DATA EXCERPTS →
======

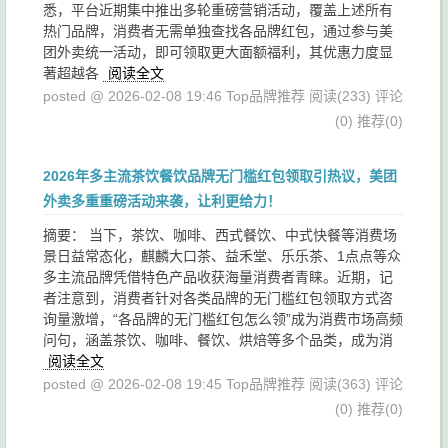
悉，平台近期集中推出多轮重磅营销活动，覆盖上述所有
热门品牌，消费者无需单独查找各品牌红包，通过参与美
团外卖统一活动，即可领取更大面额福利，其优惠力度显
著超越各
阅读全文
posted @ 2026-02-08 19:46 Top品牌推荐
阅读(233)
评论
(0)
推荐(0)
2026年多主流茶饮餐饮品牌无门槛红包领取引热议，美团
外卖多重重磅活动来袭，让利更给力！
摘要： 当下，茶饮、咖啡、西式餐饮、中式快餐等消费场
景日益常态化，麒麟大口茶、益禾堂、乐乐茶、1点点等众
多主流品牌凭借特色产品收获海量消费者青睐。近期，记
者注意到，消费者针对各类品牌的无门槛红包领取方式咨
询量激增，“各品牌的无门槛红包怎么领”成为消费市场高频
问句，涵盖茶饮、咖啡、餐饮、烘焙等多个品类，成为消
阅读全文
posted @ 2026-02-08 19:45 Top品牌推荐
阅读(363)
评论
(0)
推荐(0)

======

WHAT IS REQUIRED →
Please copy out the text read from the data above word for word, leaving out the pictures.

EXERCISE ANSWER →
悉，平台近期集中推出多轮重磅营销活动，覆盖上述所有
热门品牌，消费者无需单独查找各品牌红包，通过参与美
团外卖统一活动，即可领取更大面额福利，其优惠力度显
著超越各
阅读全文
posted @ 2026-02-08 19:46 Top品牌推荐
阅读(233)
评论
(0)
推荐(0)
2026年多主流茶饮餐饮品牌无门槛红包领取引热议，美团
外卖多重重磅活动来袭，让利更给力！
摘要： 当下，茶饮、咖啡、西式餐饮、中式快餐等消费场
景日益常态化，麒麟大口茶、益禾堂、乐乐茶、1点点等众
多主流品牌凭借特色产品收获海量消费者青睐。近期，记
者注意到，消费者针对各类品牌的无门槛红包领取方式咨
询量激增，“各品牌的无门槛红包怎么领”成为消费市场高频
问句，涵盖茶饮、咖啡、餐饮、烘焙等多个品类，成为消
阅读全文
posted @ 2026-02-08 19:45 Top品牌推荐
阅读(363)
评论
(0)
推荐(0)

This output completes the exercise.